__Document text__:
---

Iowa has continued to lean heavily on high school recruiting and trusted its developmental process. Nebraska, in contrast, has turned to the pool of talent in the transfer portal as a way to quickly retool.

Here are five Nebraska players to watch as the teams from neighboring states with opposite strategies clash:

QB Casey Thompson

Casey Thompson, after four years at Texas, has stepped into the starting role in his first year at Nebraska.

The transfer quarterback has completed 62.7 percent of his passes while throwing 14 touchdowns and 10 interceptions.

Thompson missed time earlier in the season with an arm injury, but he returned for the first time in Nebraska's 15-14 loss to Wisconsin last weekend. He was 12-for-20 with two touchdowns.

He hit a snag earlier in the season, throwing multiple interceptions in three consecutive games in October.

---

__Raw data__:
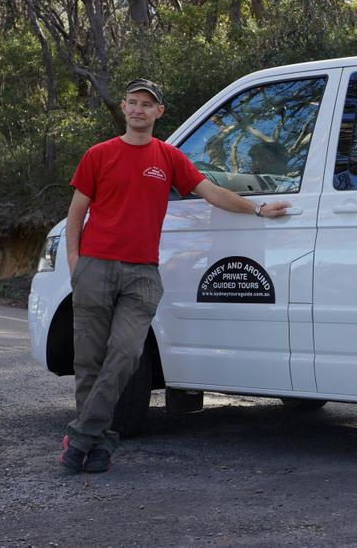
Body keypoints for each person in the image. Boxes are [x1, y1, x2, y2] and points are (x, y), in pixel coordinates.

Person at [58, 77, 288, 474]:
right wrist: (77, 265)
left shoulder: (167, 158)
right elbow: (76, 214)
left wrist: (256, 208)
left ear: (158, 112)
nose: (138, 109)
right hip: (95, 267)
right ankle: (96, 446)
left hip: (142, 274)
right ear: (125, 107)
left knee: (126, 354)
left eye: (147, 104)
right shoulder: (98, 154)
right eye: (133, 102)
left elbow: (211, 191)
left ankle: (79, 436)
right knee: (89, 363)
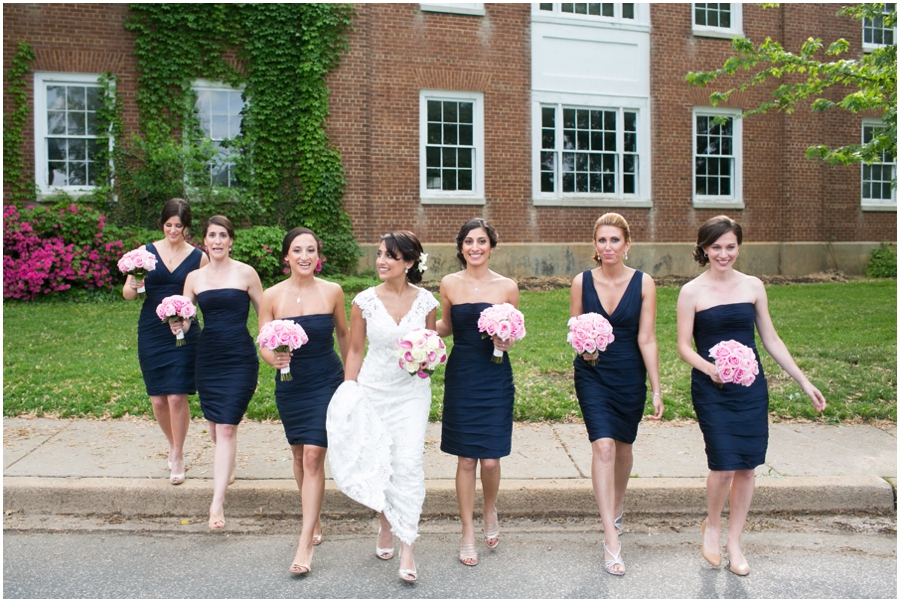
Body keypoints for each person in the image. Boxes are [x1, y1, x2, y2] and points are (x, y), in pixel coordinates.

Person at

---

__Work item A__: In the Nebraska-Iowa football preview, by what score did Nebraska lose to Wisconsin?
__Work item B__: Extend the Nebraska-Iowa football preview, picking up right after its last sentence.
These rows come from a different source than the Nebraska-Iowa football preview.

__Task output A__: 15-14.

__Task output B__:
Thompson was a four-star recruit in the 2018 class and had offers from some college football blue-bloods, including Ohio State and Oregon, before choosing Texas.

He played in seven games combined in his first three years on Texas' campus, but earned the starting job early in the 2021 season. He finished the year with 24 touchdowns, nine interceptions and a completion percentage of 63.2.

Thompson's departure from Austin happened after Texas lured former five-star recruit Quinn Ewers to the Longhorns via the transfer portal.

DB Malcolm Hartzog

Malcolm Hartzog has made a quick impact on the Nebraska secondary as a true freshman.

He became the first true freshman at Nebraska to start at cornerback since 2016 after getting the starting nod against Indiana on Oct. 1. He grabbed his first career interception a week later.

Hartzog's three interceptions this season are as many as the two next-best Nebraska defensive backs combined.

Opposing quarterbacks have only completed 46.4 percent of passes when throwing to the receiver Hartzog is covering, per Pro Football Focus.

WR Trey Palmer

Trey Palmer transferred from LSU to Nebraska and is putting up the best numbers of his career in 2022.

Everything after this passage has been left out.